(How to complete this task): Write the text lines of all the items below as a JSON list of strings, one string per line, skipping blank lines. Don't include the pictures.

[Stored data entries]
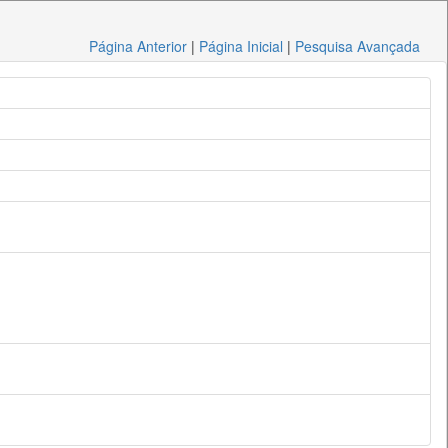
Página Anterior
|
Página Inicial
|
Pesquisa Avançada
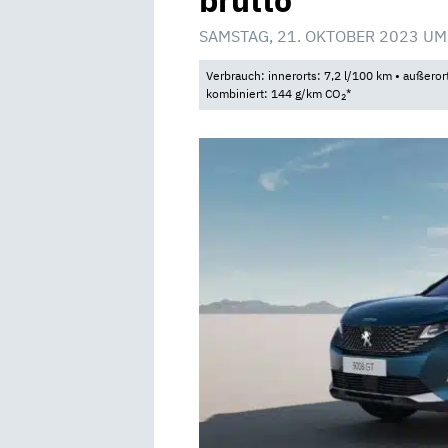
brutto
SAMSTAG, 21. OKTOBER 2023 UM
Verbrauch: innerorts: 7,2 l/100 km • außeror
kombiniert: 144 g/km CO
*
2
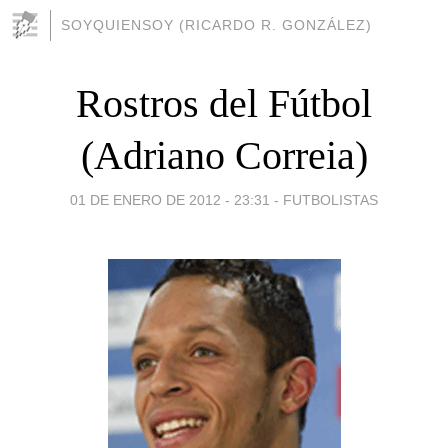
SOYQUIENSOY (RICARDO R. GONZÁLEZ)
Rostros del Fútbol
(Adriano Correia)
01 DE ENERO DE 2012 - 23:31
-
FUTBOLISTAS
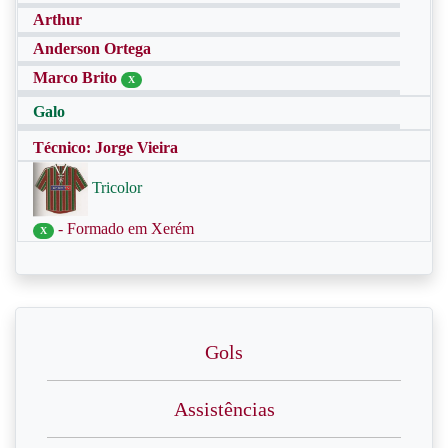
Arthur
Anderson Ortega
Marco Brito
X
Galo
Técnico: Jorge Vieira
Tricolor
- Formado em Xerém
X
Gols
Assistências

(Your solution):
[
  "Página Anterior",
  "|",
  "Página Inicial",
  "|",
  "Pesquisa Avançada",
  "brutto",
  "SAMSTAG, 21. OKTOBER 2023 UM",
  "Verbrauch: innerorts: 7,2 l/100 km • außeror",
  "kombiniert: 144 g/km CO",
  "*",
  "2",
  "SOYQUIENSOY (RICARDO R. GONZÁLEZ)",
  "Rostros del Fútbol",
  "(Adriano Correia)",
  "01 DE ENERO DE 2012 - 23:31",
  "-",
  "FUTBOLISTAS",
  "Arthur",
  "Anderson Ortega",
  "Marco Brito",
  "X",
  "Galo",
  "Técnico: Jorge Vieira",
  "Tricolor",
  "- Formado em Xerém",
  "X",
  "Gols",
  "Assistências"
]